The Dynasty's ships are large and have powerful attacks, but little in the means of defense (none of them had a defense of more than 2). Even the faster escorts packed a sizable punch. Eric chose to field multiple smaller ships rather than fewer big ships, which is useful if you're into making every shot count. The Dynasty also has the power of Nova Missiles on every capital ship, which greatly boosts their damage if one has the Command Points to spend.

Brian's Standing Nations are quite unique in that the smaller ship cards are actually a representation of an entire squadron. This means their defensive values are quite high yet have hull and damage ratings comparable to other ships. The "fighter-esque" nature of the Nations also grants them the ability to conduct Direct strikes at greater range by spending Command Points - very lethal indeed. Their Achilles heel lies in that any attempt to Board one of their craft automatically results in destruction of the card unless the defender player agrees to attach the boarding party to his flagship. Even without having seen the new Kirikin cards, I sense that this weakness makes them pretty vulnerable against the "bugs".

My Followers have an interesting back story - they represent a growing insurgency movement lead by Matthew Freeman, whose wife Samantha was killed by the Dynasty in some unjustified manner. So he seeks to avenge her using a mysterious alien technology that allows its craft to be controlled using an ultra-fast AI linkage with the pilot. The ships themselves seem to be well rounded, not showing any superiority in any category, but at the same time expressing very few special abilities. These abilities, it turns out, are available as action cards that have various Command costs - the equivalent of "hey, what's this button do?" The Followers' strengths lie in the ability to have a higher hand size, the elimination of Focus costs, and the crew members resourcefulness - instead of granting bonuses outright, they increase the bonus of certain card types when they are played. For example, Douglas seems to have a knack for learning how to shoot alien weapons - he doesn't grant benefits except when the alien weapon Maneuvers are performed.

In any case, the game started with people putting crew on ships when possible and trading a shot here and there. Once it got going it was obvious Eric's sturdy ships were going to be tough to beat. Despite the lack of defense ratings, his Counter-Measure cards performed various combat evasion tactics (for a Command Cost which was discounted due to his choice of Commander) that kept his ships out of harm's way.
Then on his turn he'd use the Command Points he saved to have all his ships in the back row fire Nova Missiles at Brian and my front row ships (typically fast scouts and escorts) and literally fried them to pieces. Brian was able to dodge more effectively than I could (they're squadrons), but eventually Brian's attacks angered Eric to where he spent most of his time wearing Brian out.
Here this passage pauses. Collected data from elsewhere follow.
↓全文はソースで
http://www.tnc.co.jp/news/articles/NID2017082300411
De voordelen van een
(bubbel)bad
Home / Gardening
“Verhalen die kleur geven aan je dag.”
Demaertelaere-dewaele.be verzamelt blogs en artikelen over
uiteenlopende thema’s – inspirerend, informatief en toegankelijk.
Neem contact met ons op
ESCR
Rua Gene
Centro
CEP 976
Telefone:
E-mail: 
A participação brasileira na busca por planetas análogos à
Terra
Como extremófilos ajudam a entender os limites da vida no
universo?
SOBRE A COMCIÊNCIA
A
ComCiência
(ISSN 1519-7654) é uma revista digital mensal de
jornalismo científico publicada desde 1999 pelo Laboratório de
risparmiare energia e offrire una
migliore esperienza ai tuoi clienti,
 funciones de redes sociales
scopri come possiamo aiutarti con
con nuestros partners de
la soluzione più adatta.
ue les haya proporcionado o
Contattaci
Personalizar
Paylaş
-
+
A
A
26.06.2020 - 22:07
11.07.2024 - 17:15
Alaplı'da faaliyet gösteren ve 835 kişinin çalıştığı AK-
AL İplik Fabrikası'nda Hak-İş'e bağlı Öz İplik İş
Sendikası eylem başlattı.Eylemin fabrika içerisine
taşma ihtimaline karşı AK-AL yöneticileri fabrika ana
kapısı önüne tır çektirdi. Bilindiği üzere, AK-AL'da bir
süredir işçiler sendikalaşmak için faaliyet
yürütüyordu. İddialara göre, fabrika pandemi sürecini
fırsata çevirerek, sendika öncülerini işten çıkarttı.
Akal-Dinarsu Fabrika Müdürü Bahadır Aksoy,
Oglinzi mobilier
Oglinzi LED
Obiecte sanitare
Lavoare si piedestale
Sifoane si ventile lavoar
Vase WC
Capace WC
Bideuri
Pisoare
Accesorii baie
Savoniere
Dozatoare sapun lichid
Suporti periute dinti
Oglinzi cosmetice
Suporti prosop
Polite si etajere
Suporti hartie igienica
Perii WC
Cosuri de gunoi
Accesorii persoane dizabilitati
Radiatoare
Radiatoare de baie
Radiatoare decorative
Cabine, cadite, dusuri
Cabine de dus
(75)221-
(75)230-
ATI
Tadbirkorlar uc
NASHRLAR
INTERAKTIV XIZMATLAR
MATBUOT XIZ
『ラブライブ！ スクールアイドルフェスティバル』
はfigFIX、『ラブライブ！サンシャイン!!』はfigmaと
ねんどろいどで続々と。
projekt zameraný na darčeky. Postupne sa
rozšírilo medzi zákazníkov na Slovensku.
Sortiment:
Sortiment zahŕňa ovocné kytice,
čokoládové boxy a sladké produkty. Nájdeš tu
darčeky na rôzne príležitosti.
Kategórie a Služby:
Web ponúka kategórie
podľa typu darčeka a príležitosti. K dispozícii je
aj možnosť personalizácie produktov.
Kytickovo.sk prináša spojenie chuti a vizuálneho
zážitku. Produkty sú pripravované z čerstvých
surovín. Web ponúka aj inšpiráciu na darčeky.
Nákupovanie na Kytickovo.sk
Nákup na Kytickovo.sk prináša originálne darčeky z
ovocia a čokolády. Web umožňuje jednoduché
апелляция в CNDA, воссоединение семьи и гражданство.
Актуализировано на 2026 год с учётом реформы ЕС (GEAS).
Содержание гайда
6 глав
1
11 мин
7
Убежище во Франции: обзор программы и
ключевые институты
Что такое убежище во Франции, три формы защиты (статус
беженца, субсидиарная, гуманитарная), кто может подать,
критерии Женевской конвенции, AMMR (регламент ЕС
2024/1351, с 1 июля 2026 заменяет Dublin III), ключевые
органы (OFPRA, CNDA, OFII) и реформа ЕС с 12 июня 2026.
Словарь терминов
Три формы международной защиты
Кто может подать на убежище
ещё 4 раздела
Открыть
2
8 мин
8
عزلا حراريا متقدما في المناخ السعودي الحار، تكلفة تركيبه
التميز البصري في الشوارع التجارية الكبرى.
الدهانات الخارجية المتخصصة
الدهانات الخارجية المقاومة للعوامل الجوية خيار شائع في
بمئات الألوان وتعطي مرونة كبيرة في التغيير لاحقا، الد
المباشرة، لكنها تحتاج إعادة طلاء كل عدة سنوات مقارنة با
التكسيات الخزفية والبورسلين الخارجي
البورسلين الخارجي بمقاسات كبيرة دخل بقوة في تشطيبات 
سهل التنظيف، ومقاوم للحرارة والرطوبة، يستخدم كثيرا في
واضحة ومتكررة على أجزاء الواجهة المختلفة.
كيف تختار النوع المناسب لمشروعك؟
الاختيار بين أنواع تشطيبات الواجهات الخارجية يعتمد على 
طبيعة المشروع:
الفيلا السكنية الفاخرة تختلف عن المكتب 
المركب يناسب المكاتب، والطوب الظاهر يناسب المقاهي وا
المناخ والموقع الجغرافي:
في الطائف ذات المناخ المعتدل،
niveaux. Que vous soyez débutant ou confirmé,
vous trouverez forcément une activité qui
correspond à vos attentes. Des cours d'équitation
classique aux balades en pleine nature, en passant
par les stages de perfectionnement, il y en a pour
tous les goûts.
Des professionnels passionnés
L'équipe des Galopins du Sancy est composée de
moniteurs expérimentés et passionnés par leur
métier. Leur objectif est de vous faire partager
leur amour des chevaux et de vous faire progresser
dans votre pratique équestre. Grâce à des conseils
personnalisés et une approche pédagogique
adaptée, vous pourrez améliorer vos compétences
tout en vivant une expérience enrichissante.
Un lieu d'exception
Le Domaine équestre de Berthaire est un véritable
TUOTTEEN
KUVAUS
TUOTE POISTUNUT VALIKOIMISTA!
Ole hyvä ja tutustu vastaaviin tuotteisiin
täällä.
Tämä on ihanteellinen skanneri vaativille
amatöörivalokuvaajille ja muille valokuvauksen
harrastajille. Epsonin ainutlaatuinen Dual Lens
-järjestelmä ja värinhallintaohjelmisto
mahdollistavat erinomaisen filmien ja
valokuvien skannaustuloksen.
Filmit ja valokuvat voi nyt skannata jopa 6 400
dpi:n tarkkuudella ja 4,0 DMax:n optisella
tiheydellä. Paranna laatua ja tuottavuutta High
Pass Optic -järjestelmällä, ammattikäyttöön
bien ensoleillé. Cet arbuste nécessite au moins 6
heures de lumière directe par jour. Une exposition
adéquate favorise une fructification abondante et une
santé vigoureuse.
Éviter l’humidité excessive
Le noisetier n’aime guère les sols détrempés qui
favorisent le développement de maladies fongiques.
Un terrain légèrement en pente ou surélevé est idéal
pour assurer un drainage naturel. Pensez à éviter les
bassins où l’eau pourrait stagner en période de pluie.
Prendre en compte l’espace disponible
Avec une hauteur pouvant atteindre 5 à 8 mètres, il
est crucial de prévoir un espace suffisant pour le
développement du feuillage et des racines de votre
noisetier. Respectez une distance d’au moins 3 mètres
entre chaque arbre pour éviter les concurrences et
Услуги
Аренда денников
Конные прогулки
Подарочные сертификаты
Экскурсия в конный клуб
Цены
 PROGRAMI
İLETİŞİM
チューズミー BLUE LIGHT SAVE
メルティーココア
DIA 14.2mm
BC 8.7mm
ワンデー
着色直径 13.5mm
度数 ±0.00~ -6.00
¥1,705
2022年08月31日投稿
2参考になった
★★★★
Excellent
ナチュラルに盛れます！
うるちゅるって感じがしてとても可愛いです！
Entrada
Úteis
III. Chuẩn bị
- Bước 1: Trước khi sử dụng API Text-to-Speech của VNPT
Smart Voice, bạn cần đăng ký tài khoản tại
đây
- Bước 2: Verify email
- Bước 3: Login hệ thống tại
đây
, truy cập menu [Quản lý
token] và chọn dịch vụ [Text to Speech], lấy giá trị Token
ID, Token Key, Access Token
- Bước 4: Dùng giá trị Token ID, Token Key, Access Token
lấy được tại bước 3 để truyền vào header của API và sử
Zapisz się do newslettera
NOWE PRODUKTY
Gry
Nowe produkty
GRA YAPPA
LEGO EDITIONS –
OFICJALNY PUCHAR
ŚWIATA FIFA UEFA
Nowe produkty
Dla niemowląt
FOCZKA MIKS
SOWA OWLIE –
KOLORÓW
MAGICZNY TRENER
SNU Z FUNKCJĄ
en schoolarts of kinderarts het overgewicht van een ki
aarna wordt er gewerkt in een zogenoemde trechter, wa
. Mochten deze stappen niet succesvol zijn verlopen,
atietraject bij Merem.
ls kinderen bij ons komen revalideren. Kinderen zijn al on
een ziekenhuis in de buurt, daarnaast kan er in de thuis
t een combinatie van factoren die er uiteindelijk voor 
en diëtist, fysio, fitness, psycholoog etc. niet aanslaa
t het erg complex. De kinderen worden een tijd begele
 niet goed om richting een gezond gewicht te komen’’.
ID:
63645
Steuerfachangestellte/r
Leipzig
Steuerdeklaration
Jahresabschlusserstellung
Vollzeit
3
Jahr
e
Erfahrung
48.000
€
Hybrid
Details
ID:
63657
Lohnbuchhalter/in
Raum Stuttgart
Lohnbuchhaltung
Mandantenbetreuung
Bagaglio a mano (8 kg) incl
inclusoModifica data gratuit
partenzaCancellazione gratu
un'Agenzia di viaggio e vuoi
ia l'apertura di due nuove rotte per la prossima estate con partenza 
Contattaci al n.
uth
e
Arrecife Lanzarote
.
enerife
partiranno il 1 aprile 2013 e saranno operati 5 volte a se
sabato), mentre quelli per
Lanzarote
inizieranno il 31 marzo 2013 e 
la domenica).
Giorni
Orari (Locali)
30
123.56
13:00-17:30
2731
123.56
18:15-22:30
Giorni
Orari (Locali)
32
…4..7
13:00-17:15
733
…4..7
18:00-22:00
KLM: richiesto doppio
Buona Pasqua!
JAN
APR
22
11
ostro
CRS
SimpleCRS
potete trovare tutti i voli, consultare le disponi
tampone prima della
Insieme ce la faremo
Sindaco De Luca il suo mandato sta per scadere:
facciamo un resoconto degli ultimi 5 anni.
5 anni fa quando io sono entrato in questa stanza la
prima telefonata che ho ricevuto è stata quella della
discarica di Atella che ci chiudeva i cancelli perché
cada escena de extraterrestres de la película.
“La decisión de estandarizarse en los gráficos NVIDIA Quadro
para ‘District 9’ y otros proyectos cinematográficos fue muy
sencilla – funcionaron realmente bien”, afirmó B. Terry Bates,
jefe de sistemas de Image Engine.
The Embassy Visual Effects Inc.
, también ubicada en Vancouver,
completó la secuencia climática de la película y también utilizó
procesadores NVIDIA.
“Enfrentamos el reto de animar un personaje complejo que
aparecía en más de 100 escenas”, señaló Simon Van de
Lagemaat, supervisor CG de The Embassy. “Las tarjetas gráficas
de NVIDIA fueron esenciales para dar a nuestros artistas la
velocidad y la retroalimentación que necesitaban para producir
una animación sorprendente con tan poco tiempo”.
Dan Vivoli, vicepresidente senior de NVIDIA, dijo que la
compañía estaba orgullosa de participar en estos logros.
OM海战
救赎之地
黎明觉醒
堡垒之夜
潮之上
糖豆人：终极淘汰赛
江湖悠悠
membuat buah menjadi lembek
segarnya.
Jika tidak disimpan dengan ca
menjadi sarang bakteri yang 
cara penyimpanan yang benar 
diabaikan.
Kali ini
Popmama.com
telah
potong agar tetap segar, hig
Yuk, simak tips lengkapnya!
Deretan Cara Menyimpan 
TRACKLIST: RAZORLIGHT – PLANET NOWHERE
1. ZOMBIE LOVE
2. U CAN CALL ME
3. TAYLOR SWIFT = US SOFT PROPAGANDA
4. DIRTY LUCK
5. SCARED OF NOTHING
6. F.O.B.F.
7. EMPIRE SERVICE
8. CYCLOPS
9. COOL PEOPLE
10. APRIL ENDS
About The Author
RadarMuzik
My experience was that of holding very important cards that would only prove useful once Eric's capital ships were forced into the front row (they favored fast ships strafing slower ones). I did manage to find a crewmember capable of repairing my frontline (1 point per turn however), and a special function that would grant a one-time repair equal to my ship defenses (around 6 or 7 points).

It didn't happen as Eric managed to have multiple ships concentrate their fire (augmented once again with Nova Missiles) on that ship, blowing it into debris. Once my Flagship was forced into the front, Eric was able to plink it to pieces while I was still working on taking out his front escorts to try and win by total tonnage (points of ships destroyed). Even if you're the one to destroy a flagship (the game ending condition), if others have blown up more than you have, you still lose.

A really fun experience now that the cards are of good quality and the game balance is set. Each deck has obvious strengths and weaknesses that must be exploited, but only if the cards come up right - the exact amount of luck that is needed for a game like this. In the next game I'll be sure to play the Kirikin and swarm/board the heck out of everyone - especially the Dynasty. Chomp chomp chomp.